No Canadá, assim como no Brasil e em outros países em todo mundo, as fake news vêm ganhando espaço e trazendo muita desinformação. Saiba como reconhecê-las.
Raquel Zampil | 20 de Janeiro de 2020 às 22:46
Em novembro de 2014, Yaman Abuibaid e Daré Adebanjo, dois adolescentes canadenses, experts em computadores, queriam ganhar um dinheiro rápido. Impressionados com o fato de os amigos terem caído em uma história satírica sobre Kim Kardashian, decidiram lançar o próprio site de fraudes. Então criaram o “Hot Global News” (Notícias quentes globais) e ficaram à espera dos dólares da publicidade. Num primeiro momento, o projeto arrecadou apenas dinheiro miúdo, mas depois de um ano, a dupla descobriu o ouro.
Durante e após a campanha da eleição federal canadense de 2015, eles publicaram várias histórias satíricas sobre o vencedor: Trudeau proibindo Trump de entrar no Canadá, Trudeau apoiando o ISIS, Trudeau distribuindo maconha no Halloween. As histórias foram compartilhadas dezenas de milhares de vezes nas redes sociais, provocando tanto apoio quanto ultraje.
“Justin Trudeau mais qualquer coisa ligada a maconha foi a melhor fórmula para eles”, diz Craig Silverman, editor de mídia da BuzzFeed News. Foi ele quem descobriu a história sobre o projeto falso dos adolescentes. Antes de serem desmascarados, o site era lucrativo – arrecadou mais de 10 mil dólares em receita de publicidade só em outubro de 2015.

---

**Problema a resolver**
De acordo com a reportagem sobre as fake news no Canadá, quanto o site dos adolescentes arrecadou em receita de publicidade somente em outubro de 2015? As linhas fornecidas não são necessárias.

**Dados fornecidos**
---

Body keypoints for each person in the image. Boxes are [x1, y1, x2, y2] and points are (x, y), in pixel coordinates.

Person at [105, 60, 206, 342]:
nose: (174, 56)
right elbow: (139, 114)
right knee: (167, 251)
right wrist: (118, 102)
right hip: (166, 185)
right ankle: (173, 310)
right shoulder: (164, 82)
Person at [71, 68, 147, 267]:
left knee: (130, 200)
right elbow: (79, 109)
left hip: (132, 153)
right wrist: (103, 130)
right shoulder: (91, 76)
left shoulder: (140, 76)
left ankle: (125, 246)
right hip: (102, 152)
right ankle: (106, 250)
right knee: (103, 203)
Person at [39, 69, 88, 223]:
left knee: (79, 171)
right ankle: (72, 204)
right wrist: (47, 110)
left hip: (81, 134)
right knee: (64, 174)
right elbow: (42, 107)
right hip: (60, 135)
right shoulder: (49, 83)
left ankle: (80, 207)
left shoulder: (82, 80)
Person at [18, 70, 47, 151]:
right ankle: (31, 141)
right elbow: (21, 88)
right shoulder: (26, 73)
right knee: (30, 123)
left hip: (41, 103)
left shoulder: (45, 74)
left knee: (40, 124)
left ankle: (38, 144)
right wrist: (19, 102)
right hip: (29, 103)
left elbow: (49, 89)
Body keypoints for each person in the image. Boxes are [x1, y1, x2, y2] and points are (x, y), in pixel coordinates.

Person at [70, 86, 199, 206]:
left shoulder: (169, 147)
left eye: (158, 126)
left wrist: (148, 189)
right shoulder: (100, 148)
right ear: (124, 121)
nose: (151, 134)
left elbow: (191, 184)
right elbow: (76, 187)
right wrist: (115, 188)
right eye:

---

**Resposta**
Mais de 10 mil dólares.